• [Text shown]
SaaS is becoming the new mall. And AI is our Amazon.

Abandoned mall repurposed as a data center

The Rise and Fall of the Great Indoors

For decades, malls thrived on a simple premise: aggregation. You put everything under one roof, charge a premium for the convenience, and benefit from the foot traffic. But then came e-commerce. It removed the friction of physical travel, slashed the margins by cutting out the middleman, and offered a selection no physical building could match.

The mall didn't stand a chance because it couldn't compete on the three things that actually matter to a modern consumer: price, speed, and convenience.

Today, SaaS is facing its own "Amazon moment" with AI.

Why SaaS is being disrupted?

Think about your typical enterprise SaaS tool. It's bloated, expensive, and slow to evolve. You're paying for a massive suite of features, 80% of which you never touch. When you want a new feature, you have to wait for a roadmap that spans quarters, not days.

AI is disrupting this the same way e-commerce disrupted retail:

  • Higher Margins: AI-native tools don't need massive sales teams or bloated support orgs. They are leaner and meaner.
  • Instant Response: Why wait for a software update when you can use an LLM to generate the exact logic or UI you need instantly?
  • Infinite Customization: SaaS is "one size fits many." AI is "exactly what you need, right now."

No user is going to keep paying $50/month for a clunky project management tool when an AI agent can build them a custom dashboard in thirty seconds for the cost of a few tokens.

How Malls Survived (Or Didn't)

So, how did the malls that survived stay alive? They did one of two things:

  1. They doubled down on uniqueness. They became "third places" with high-end restaurants, theme parks, and experiences you physically cannot get online.
  2. Repurpose entirely. Dead malls across America are becoming Amazon fulfillment centers. The very company that killed them is now using their carcasses. Former anchor stores are being converted into distribution hubs, self-storage facilities, and mixed-use developments.

The malls that tried to keep being malls (just cheaper, or with slightly better parking) failed. Half-measures don't work when the disruption is structural.

What SaaS Must Do

SaaS companies have two paths forward.

Path 1: Double down on what AI can't do.

Items drawn from a dataset
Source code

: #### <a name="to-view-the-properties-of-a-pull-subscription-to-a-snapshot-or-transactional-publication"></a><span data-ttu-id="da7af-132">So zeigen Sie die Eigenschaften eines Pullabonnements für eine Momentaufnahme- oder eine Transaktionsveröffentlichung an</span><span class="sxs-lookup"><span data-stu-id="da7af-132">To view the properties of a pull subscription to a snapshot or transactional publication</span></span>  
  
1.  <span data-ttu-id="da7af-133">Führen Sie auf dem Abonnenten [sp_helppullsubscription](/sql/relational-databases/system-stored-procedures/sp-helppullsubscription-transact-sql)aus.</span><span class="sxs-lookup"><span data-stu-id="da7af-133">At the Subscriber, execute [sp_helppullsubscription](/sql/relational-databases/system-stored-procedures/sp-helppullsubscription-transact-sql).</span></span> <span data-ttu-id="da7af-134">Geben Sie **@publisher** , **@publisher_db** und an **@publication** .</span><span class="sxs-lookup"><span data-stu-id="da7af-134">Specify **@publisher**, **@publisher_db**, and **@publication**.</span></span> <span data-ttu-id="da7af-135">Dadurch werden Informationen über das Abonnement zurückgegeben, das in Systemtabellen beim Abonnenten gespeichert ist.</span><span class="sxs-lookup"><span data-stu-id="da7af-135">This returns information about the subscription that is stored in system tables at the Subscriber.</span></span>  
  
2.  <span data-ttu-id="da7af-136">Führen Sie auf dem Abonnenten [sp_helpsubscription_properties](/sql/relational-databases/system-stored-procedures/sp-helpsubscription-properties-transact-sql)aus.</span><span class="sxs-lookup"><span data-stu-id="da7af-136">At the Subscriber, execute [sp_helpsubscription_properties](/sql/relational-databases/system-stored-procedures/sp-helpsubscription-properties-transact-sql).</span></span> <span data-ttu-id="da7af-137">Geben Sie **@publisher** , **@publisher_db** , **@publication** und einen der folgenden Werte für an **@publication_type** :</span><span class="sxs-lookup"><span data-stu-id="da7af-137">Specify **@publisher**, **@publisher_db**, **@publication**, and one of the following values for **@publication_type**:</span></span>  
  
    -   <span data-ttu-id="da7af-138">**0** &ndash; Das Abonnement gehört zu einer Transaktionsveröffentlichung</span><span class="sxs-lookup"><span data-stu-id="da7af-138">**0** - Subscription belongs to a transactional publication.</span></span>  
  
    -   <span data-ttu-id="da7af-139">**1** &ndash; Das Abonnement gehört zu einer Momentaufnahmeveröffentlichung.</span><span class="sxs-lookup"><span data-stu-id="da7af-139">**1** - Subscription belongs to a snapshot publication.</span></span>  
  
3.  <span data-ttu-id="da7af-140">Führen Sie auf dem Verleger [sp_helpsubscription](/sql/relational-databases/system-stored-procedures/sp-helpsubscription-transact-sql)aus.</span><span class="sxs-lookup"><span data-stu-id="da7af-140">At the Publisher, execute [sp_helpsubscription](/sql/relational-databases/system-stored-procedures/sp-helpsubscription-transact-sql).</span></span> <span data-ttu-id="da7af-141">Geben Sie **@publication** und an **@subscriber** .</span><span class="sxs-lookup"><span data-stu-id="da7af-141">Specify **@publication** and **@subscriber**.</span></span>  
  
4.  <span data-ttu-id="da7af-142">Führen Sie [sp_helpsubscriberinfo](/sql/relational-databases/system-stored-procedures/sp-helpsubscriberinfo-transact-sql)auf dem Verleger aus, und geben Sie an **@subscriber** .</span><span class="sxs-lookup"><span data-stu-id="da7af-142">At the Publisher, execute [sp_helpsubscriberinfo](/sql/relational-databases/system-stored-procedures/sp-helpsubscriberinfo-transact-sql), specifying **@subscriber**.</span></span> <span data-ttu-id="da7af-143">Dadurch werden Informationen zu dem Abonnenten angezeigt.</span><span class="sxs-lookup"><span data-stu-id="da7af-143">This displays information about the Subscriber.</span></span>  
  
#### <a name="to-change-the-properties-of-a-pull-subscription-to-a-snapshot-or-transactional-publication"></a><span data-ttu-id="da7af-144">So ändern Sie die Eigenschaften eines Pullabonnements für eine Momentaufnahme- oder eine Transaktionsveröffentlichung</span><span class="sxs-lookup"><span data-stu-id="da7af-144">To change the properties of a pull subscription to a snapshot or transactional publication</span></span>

• [Action item] In the text on SaaS and malls, what are dead malls across America said to be becoming?

• [Answer to this task] Amazon fulfillment centers.